Document passage —

====

We can distill our experiences to those that gave us joy and/or excitement, and those that annoyed/frustrated us. Rather than end on a negative, we'll first identify those aspects
that annoyed/frustrated us.
Personally, we were disappointed that the Junta had cordoned off so many areas from access. We were also disappointed that the freedom to move around Myanmar outside of cities has now been limited to a car with driver or a bicycle. We understand that about a decade ago, access to motorbikes by tourists was forbidden. We really missed that aspect.
We were also disappointed to see so many checkpoints on roads where both tourist vehicles and local people had to pay a fee (tax). That the Junta is exploiting the nations' resources to sell to China (and leaving little to the future in the wake of extraction
) begs the question as to why it is also 'taxing' the people.

====

List of tasks —
(a) List every means of transport that the passage about travel in Myanmar mentions.
(b) Reproduce, word for word, the part of the Myanmar travel passage that opens with the words containing "Personally, we were" and closes with "also 'taxing' the people.".
(c) Render this sentence from the Myanmar travel passage in Spanish: "We understand that about a decade ago, access to motorbikes by tourists was forbidden."
The material after this point has no connection to the passage about travel in Myanmar.

Data extract —
====

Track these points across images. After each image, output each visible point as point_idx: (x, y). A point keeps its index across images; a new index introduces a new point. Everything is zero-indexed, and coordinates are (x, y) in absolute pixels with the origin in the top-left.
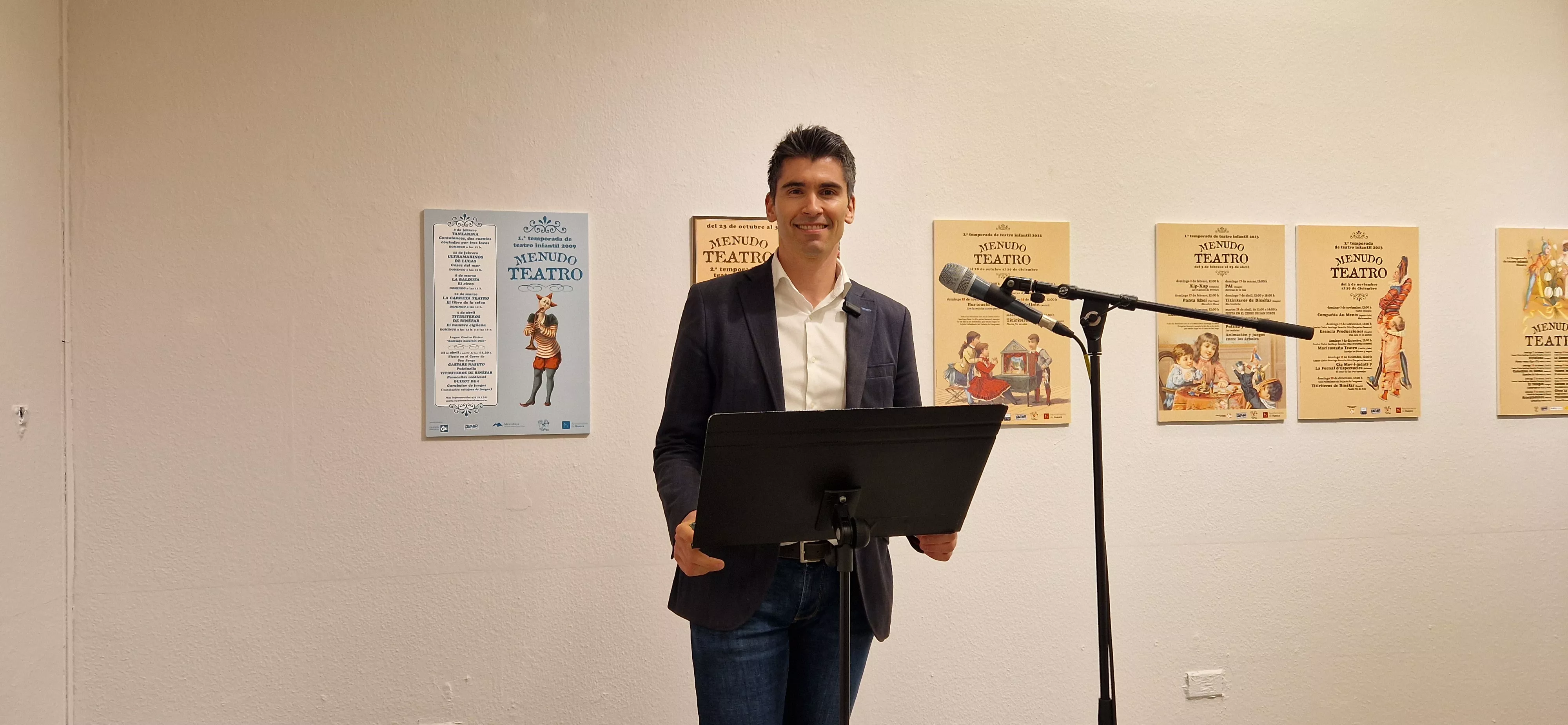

====

Responses to the tasks —
(a) car with driver, bicycle, motorbikes

(b)
Personally, we were disappointed that the Junta had cordoned off so many areas from access. We were also disappointed that the freedom to move around Myanmar outside of cities has now been limited to a car with driver or a bicycle. We understand that about a decade ago, access to motorbikes by tourists was forbidden. We really missed that aspect.
We were also disappointed to see so many checkpoints on roads where both tourist vehicles and local people had to pay a fee (tax). That the Junta is exploiting the nations' resources to sell to China (and leaving little to the future in the wake of extraction
) begs the question as to why it is also 'taxing' the people.

(c) Entendemos que hace aproximadamente una década se prohibió el acceso de los turistas a las motocicletas.